П. Я. Черных отмечает еще один мотивирующий признак у грёзы:
‘то, что вызывает смятение, смущение, что волнует, пугает’. Этот признак восходит к лит. grežti «вертеть», «выкручивать», «сверлить», grožyti (← graižyti) «вращать», «выкручивать», graižus «скрученный», «согнутый», «искривленный» (Черных, I: 215), этот признак также сохранился в современном русском языке в разделенном виде: ‘волнение’, ‘смущение’ (Черных, I: 215). Образный признак ‘посетитель’ здесь также основан на метонимии — тот, кто вызывает волнение, смущение, пугает (его посетили странные/ пугающие грёзы). Еще В. И. Даль отметил у грёзы соответствующий категориальный признак ‘бред, игра воображения во сне, в горячке или наяву’ (Даль, I: 392), в современном русском языке функционирует его вариант — ‘болезнь’ (Опять недуг его сломил, И злые грезы посетили. Пушкин. Братья разбойники; Хотел снять больного слезы И удалить пустые грезы. Он видел пляски мертвецов, В тюрьму пришедших из лесов То слышал их ужасный шепот, То вдруг погони близкий топот, И дико взгляд его сверкал, Стояли волосы горою, И весь как лист он трепетал. Пушкин. Братья разбойники). Этот признак сопровождается только отрицательной оценкой (злые / пустые / пугающие грёзы).В словаре П. Я. Черных встречается такой мотивирующий признак грёзы,
как ‘ошибка’ (от др.-рус. съгрѣза: Черных, I: 215). Этот признак через метонимию был переосмыслен в образный признак грёзы ‘объект любви’ (И убегала, хохоча, Любя свою земную грезу. Гумилев. Осенняя песня). Последний признак также связан с категориальным признаком ‘тайна’ (Ты, томясь во мгле страстей, В тайне сердца любишь грезы, сны лесные в их пленительности. Бальмонт. Горькому; Есть великое счастье —познав, утаить; Одному любоваться на грезы Свои. Брюсов. И, покинув людей, я ушел в тишину...).Мотивирующий признак ‘ошибка’ и соответствующие образные признаки развились в три категориальных признака: ‘знание, опыт’ (И снова будут чисты розы, И первой первая любовь! Людьми изведанные грезы Неведомыми станут вновь.
Брюсов. Habet Illa in Alvo), ‘обман’ (Но долго ль юноша несчастный Жил в сердце Веры? Много ль слез, Ее сердечных первых грез, У ней исторг обман ужасный?

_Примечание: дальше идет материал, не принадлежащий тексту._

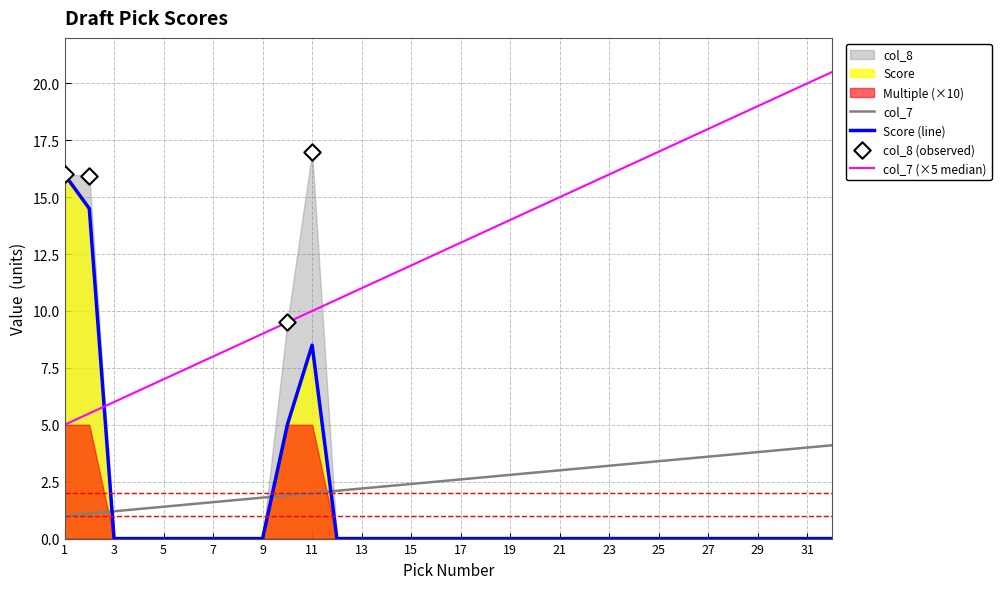

What is the highest value of the col_7 series?

4.1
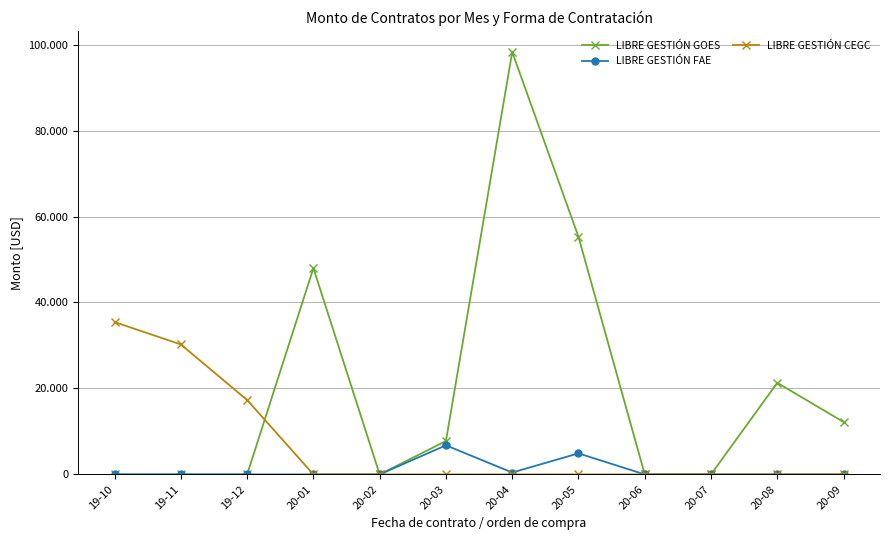

What are all the series names shown in the legend?

LIBRE GESTIÓN GOES, LIBRE GESTIÓN FAE, LIBRE GESTIÓN CEGC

Баратынский. Цыганка; Не надо обманчивых грез, Не надо красивых утопий; Но Рок подымает вопрос: Мы кто в этой старой Европе? Брюсов. Старый вопрос), ‘иллюзия/ нечто невероятное’ (Рок принял грезы, Вновь показал свою превратность: Из круга жизни, из мира прозы Мы вброшены в невероятность! Брюсов. Товарищам интеллигентам; Я отказываюсь от всех моих грез и иллюзий! Брюсов. Моцарт).Признак ‘знание, опыт’ пересекается с еще одним категориальным признаком грёзы
— ‘чары/ волшебство’ (Так не буду ждать я казни От моих волшебных грёз. Я люблю вас без боязни, Без искусства и без слёз. Адамович. Я люблю вас так безумно...; И в ту же ночь я был прикован У ложа царского, как пес. И весь дрожал я, очарован Предчувствием безвестных грез. Брюсов. Раб; Соблазны мысли, чары грез, — От тяжкой поступи тапира До легких трепетов стрекоз, — Еще люблю, еще приемлю, И ненасытною мечтой Слежу, как ангел дождевой Плодотворит нагую землю! Брюсов. Веселый зов весенней зелени...; Даль туманная радость и счастье сулит, А дойду — только слышатся вздохи да слезы, Вдруг наступит гроза, сильный гром загремит И разрушит волшебные, сладкие грезы. Есенин. Моя жизнь). Этот признак указывает на древнюю историю концепта, сохранившего в своей структуре образы магического мышления.